Intervento di Alberto Pozzi, vicepresidente Fvm Veneto
Sono trascorsi anni di indifferenza davanti al problema del depauperamento del personale del Ssn che via via si faceva sempre più grave. Indifferenza che, nella migliore delle ipotesi, ha espresso l’incapacità di governo di effettuare una efficace e adeguata programmazione sanitaria.
Ma se volessimo considerare le ipotesi peggiori lo scenario sarebbe ancora più preoccupante.

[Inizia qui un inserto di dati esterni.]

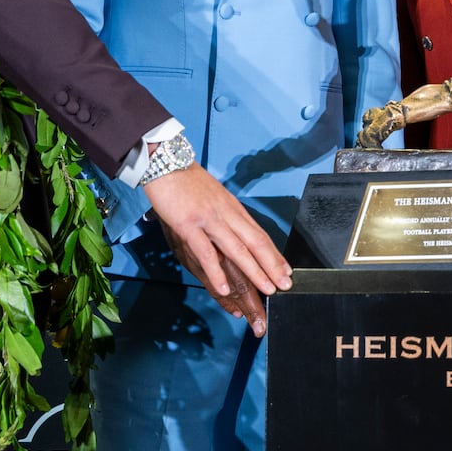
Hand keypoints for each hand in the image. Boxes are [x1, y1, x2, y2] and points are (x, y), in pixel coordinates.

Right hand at [145, 165, 292, 335]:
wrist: (165, 162)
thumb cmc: (187, 181)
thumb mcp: (214, 197)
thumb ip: (225, 215)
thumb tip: (235, 232)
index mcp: (233, 208)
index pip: (259, 233)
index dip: (274, 254)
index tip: (286, 270)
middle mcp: (226, 213)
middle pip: (256, 242)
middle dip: (273, 266)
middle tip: (285, 284)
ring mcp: (209, 219)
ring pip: (238, 249)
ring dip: (255, 271)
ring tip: (267, 289)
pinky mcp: (188, 225)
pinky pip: (206, 252)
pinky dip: (216, 271)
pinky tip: (224, 287)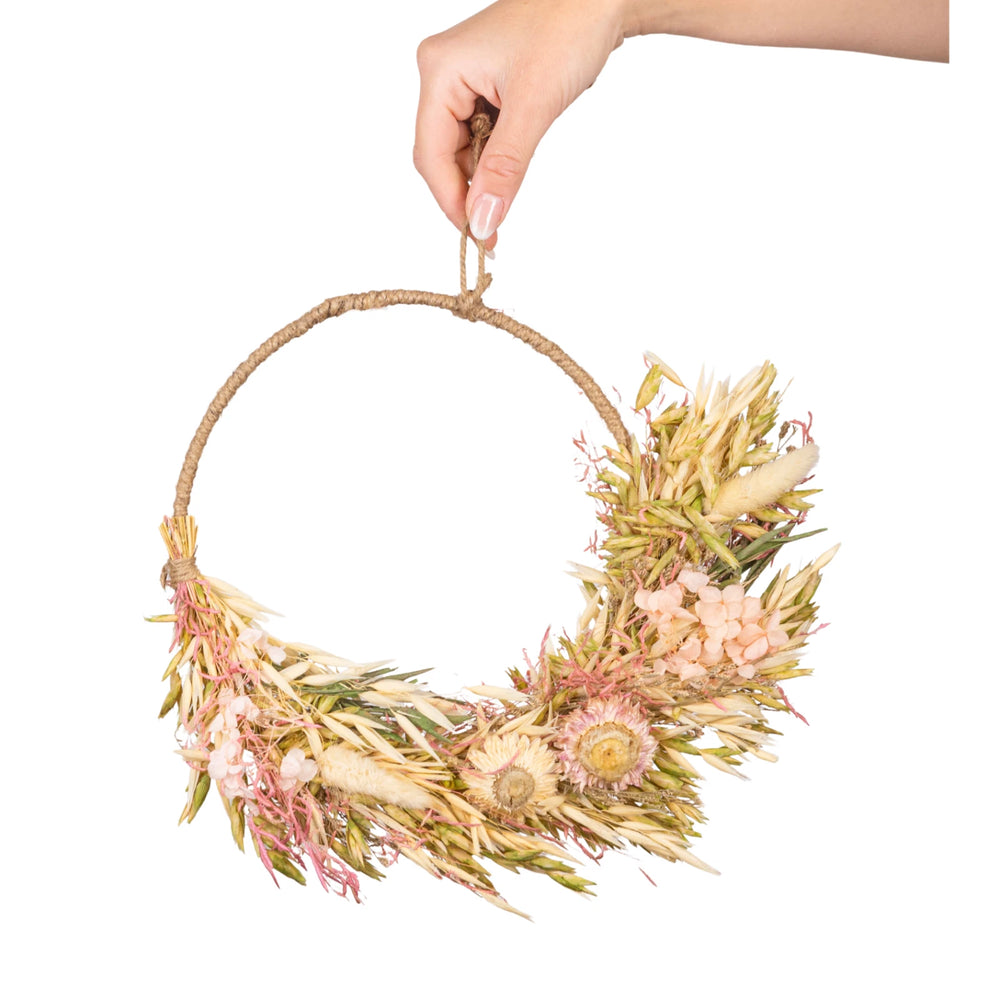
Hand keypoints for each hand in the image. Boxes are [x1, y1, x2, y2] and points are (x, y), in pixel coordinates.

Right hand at [414, 0, 629, 245]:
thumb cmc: (570, 26)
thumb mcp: (534, 106)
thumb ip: (505, 169)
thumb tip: (483, 221)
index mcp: (440, 70)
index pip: (431, 155)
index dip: (452, 202)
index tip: (481, 236)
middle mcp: (442, 72)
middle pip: (441, 154)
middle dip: (469, 191)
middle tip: (496, 228)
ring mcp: (461, 78)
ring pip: (461, 149)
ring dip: (485, 175)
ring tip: (512, 188)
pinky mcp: (483, 83)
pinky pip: (479, 134)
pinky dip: (496, 157)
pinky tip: (516, 159)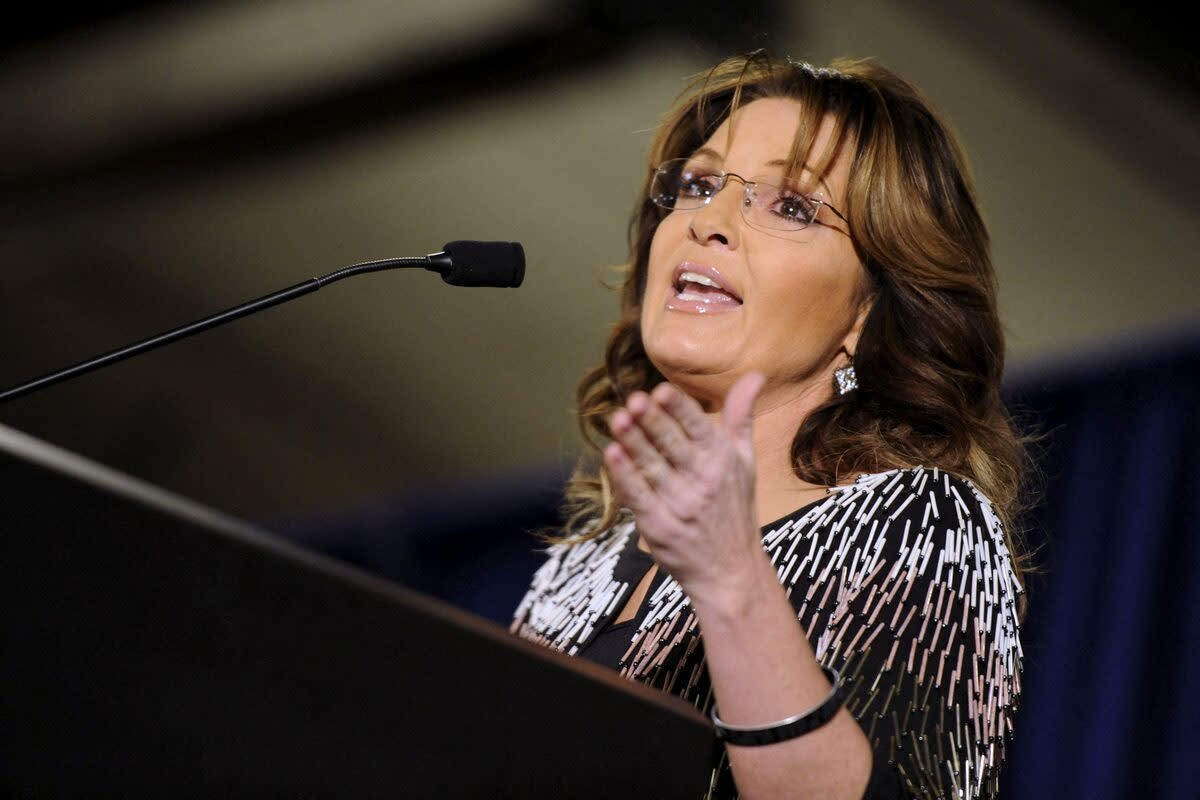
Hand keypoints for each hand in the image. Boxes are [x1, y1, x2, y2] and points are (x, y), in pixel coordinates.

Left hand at [604, 372, 767, 594]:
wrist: (730, 569)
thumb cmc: (734, 507)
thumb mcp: (745, 459)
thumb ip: (742, 416)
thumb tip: (756, 374)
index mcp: (722, 459)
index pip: (698, 427)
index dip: (678, 410)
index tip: (660, 391)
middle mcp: (702, 480)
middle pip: (672, 445)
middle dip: (653, 422)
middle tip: (634, 401)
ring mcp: (680, 504)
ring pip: (652, 467)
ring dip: (633, 443)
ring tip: (617, 420)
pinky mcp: (658, 525)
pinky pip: (638, 496)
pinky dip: (624, 475)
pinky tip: (611, 454)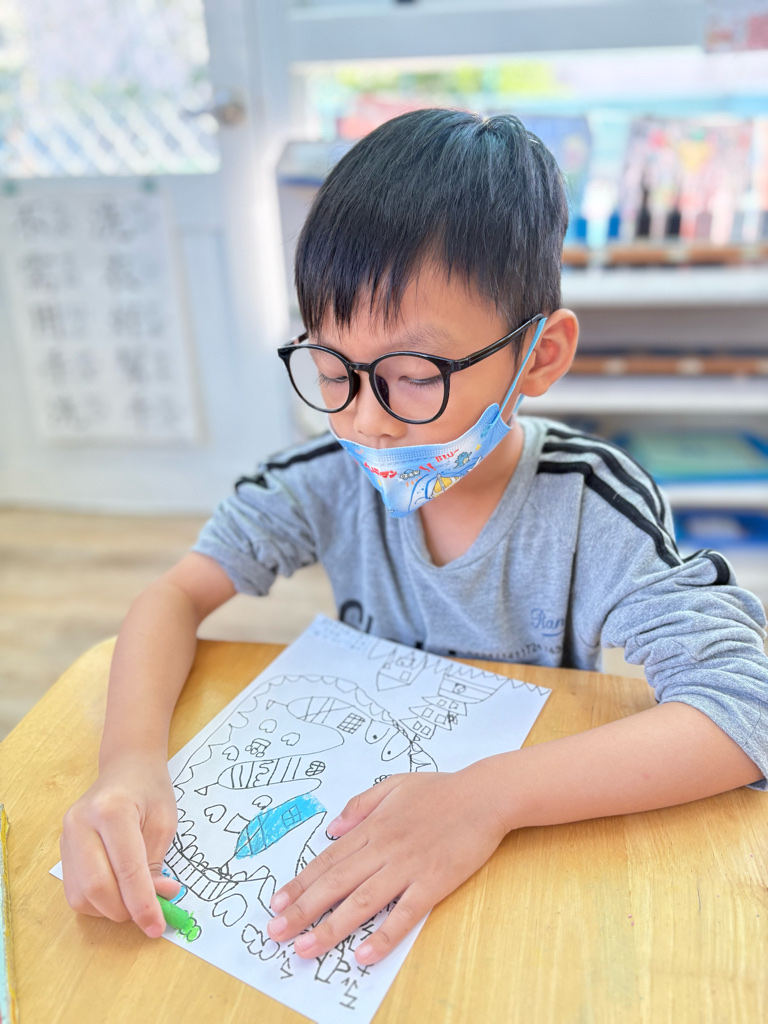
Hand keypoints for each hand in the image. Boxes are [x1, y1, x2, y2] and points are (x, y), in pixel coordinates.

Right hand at [60, 755, 180, 936]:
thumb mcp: (164, 823)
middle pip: (97, 887)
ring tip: (136, 897)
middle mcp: (81, 823)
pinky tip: (118, 891)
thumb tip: (156, 904)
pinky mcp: (62, 849)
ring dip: (111, 910)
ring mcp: (66, 836)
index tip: (157, 926)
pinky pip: (76, 891)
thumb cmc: (150, 791)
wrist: (126, 767)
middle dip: (126, 911)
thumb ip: (157, 865)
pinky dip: (98, 903)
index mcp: (112, 810)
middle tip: (150, 913)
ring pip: (82, 896)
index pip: (127, 869)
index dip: (143, 904)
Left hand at [266, 761, 508, 963]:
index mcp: (373, 827)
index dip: (300, 883)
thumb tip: (332, 827)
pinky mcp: (433, 882)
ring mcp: (408, 867)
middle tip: (276, 933)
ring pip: (362, 902)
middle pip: (335, 884)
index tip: (277, 903)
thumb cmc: (441, 790)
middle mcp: (383, 848)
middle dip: (302, 911)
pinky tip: (364, 955)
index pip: (328, 860)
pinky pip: (404, 914)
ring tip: (305, 948)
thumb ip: (361, 804)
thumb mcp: (394, 785)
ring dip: (330, 927)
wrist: (485, 795)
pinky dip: (383, 935)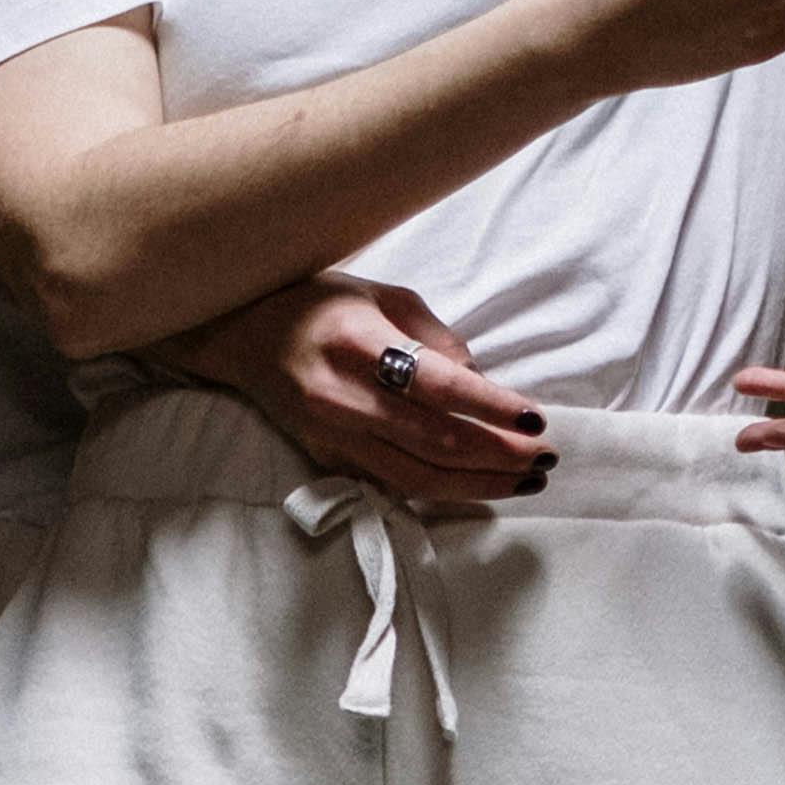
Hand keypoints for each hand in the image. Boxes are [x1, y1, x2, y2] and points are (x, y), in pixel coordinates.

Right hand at [152, 277, 553, 505]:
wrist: (240, 335)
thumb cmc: (318, 304)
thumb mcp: (381, 295)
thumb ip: (434, 337)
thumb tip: (480, 378)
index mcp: (359, 342)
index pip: (438, 385)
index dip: (491, 407)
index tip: (535, 419)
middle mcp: (343, 396)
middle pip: (436, 441)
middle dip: (499, 455)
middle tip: (545, 458)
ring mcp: (332, 434)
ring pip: (418, 477)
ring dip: (480, 485)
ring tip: (525, 481)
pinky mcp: (329, 459)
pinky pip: (395, 483)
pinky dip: (443, 489)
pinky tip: (480, 486)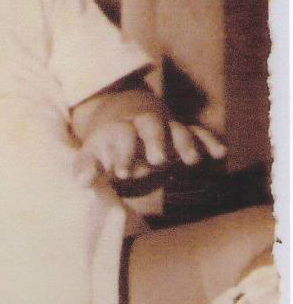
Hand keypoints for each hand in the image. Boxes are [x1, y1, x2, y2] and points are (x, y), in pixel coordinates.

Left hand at [73, 111, 226, 187]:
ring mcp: (167, 128)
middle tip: (157, 159)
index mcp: (120, 127)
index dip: (122, 153)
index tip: (120, 173)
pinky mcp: (183, 134)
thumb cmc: (106, 146)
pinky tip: (221, 153)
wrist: (126, 122)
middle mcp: (144, 124)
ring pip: (178, 128)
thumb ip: (87, 167)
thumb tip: (83, 182)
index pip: (122, 135)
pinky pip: (199, 133)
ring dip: (186, 142)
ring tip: (192, 161)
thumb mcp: (91, 155)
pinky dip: (209, 141)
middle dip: (155, 139)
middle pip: (151, 124)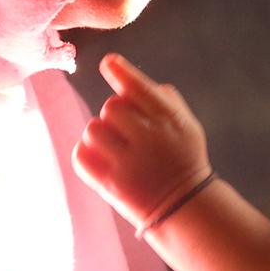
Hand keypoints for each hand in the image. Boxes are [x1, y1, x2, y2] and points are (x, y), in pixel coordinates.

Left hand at [72, 54, 213, 229]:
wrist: (185, 207)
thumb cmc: (182, 160)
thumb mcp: (188, 126)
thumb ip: (164, 99)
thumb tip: (127, 76)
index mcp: (170, 120)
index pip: (138, 88)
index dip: (121, 71)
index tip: (109, 63)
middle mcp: (151, 138)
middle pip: (111, 107)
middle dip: (114, 117)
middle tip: (126, 133)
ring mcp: (130, 163)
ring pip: (93, 129)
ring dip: (98, 136)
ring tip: (112, 148)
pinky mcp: (112, 184)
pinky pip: (80, 155)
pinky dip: (86, 154)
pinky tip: (101, 159)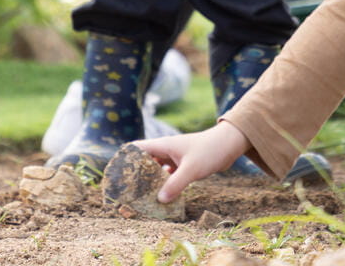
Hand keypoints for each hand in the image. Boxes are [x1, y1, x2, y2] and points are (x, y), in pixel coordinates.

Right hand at [132, 121, 250, 202]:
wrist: (231, 144)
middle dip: (135, 177)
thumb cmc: (210, 150)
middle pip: (144, 163)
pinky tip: (162, 198)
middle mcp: (166, 150)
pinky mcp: (183, 165)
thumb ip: (175, 184)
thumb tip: (159, 200)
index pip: (136, 149)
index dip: (123, 159)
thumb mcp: (191, 169)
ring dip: (150, 183)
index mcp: (163, 145)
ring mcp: (175, 158)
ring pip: (156, 171)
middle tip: (125, 194)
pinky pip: (168, 176)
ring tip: (141, 199)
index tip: (114, 175)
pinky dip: (164, 185)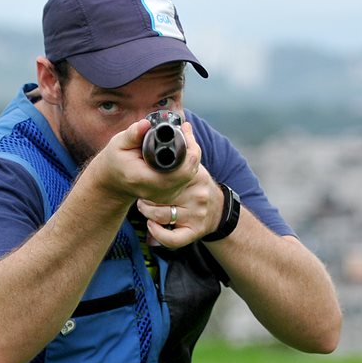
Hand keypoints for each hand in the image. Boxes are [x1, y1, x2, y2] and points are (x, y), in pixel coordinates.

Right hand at [90, 117, 200, 205]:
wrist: (113, 181)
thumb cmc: (116, 161)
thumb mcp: (118, 144)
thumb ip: (132, 134)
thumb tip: (146, 124)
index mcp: (144, 179)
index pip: (177, 170)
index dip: (187, 149)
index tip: (183, 129)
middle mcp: (156, 191)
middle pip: (188, 171)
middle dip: (192, 148)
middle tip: (186, 129)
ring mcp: (163, 195)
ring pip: (190, 174)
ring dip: (192, 154)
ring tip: (185, 135)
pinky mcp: (168, 194)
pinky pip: (186, 177)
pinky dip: (188, 162)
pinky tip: (184, 148)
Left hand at [135, 130, 223, 248]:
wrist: (220, 211)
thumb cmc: (200, 185)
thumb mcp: (197, 165)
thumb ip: (189, 145)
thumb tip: (184, 124)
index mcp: (196, 176)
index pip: (177, 170)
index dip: (155, 173)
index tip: (144, 170)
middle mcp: (198, 195)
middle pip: (162, 195)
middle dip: (147, 194)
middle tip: (141, 193)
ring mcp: (196, 215)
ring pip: (162, 215)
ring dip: (147, 211)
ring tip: (144, 206)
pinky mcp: (194, 232)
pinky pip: (172, 238)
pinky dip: (158, 233)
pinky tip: (152, 225)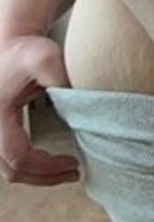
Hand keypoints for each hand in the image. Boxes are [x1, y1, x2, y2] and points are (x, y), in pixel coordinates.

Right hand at [0, 35, 80, 185]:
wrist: (7, 45)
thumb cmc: (25, 51)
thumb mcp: (44, 57)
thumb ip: (60, 77)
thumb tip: (79, 106)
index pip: (19, 157)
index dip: (47, 167)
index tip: (74, 163)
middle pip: (12, 170)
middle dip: (46, 176)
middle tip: (75, 172)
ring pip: (9, 170)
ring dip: (37, 174)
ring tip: (66, 170)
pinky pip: (8, 161)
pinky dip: (29, 166)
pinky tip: (50, 161)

E’ possibile che dietro una apparente sventatezza ci sia in realtà una precisa volontà di affossare il Servizio sanitario pubblico?
Le premesse sono già sufficienti ad allarmare i cittadini utenti, se poi si adottano le soluzioni come quella prospettata dalla delibera 359 del 26 marzo scorso con cui la Regione, per ovviare alla contingente carenza di medici, indica alle aziende del Ssr la possibilità di conferire incarichi di lavoro autonomo a medici in quiescenza, l’allarme si amplifica. Sull’argomento sono ormai state spese pagine di osservazioni sui quotidiani, anche da parte di tutte le organizzazioni sindacali dei medici. I sindacati hanno già evidenziato come la soluzione organizzativa proposta sia inefficace perché aleatoria nell’incertezza dell’esito reclutativo. Si potrebbe inoltre osservare che la legittimità della scelta non si basa su un dispositivo normativo esplicito ma sull’interpretazione di norme.
Si è già detto che oltre la metà dei giovani laureati non riesce ad accedere alle borse di specializzazione per il loro numero totalmente insufficiente al fabbisogno di medici specializzati del Ssn. Si è già detto che molte nuove leve disertano il servizio sanitario pubblico a favore del privato accreditato o convenzionato perché più remunerativi e, per lo stesso motivo, magari scelgono di lavorare in altri Paesi dell’Europa dove, oltre al miglior trattamento economico, hanno percorsi di carriera più trasparenti. Abbiamo più volte rimarcato come la politica dovrebbe smettere di ingerire nelle procedure concorsuali, soprattutto quelle per le apicalità, e nella governance, abbrutendo i contesti lavorativi e il clima organizzativo.
Queste sono le vere criticità che non consentono di avvicendare le generazioni al lavoro, ora che ci si è accorti della necessità di attivare i concorsi. Richiamare al lavoro i medici pensionati calando de jure un provvedimento che non ha chiaramente delineati gli aspetti attuativi risuona come una burla. Altre soluzioni potevano essere considerate per arginare il problema della gobba pensionistica. Per esempio incentivare il mantenimento in servizio degli specialisti, ottimizzare l’erogazione di prestazioni specialistiche negli ospedali di rete con specialistici condivisi, sostenendone la motivazione economica e professionale.
Ma ciò che si dovrebbe ritenere più preoccupante è che la politica ormai non dialoghi più con gli attori del sistema, medici e pazienti, per cercare di gestire le criticità. Si muove in perfetta autoreferenzialità calando delibere che non esprimono consenso e condivisione, ma decisioni unidirezionali che non lasciano spazio al confronto. Senza dialogo, e quindi senza possibilità di incidere sulle scelte della Regione, diventa inevitabile pensare che la stagione del Servizio sanitario pubblico regionale stia volgendo al termine.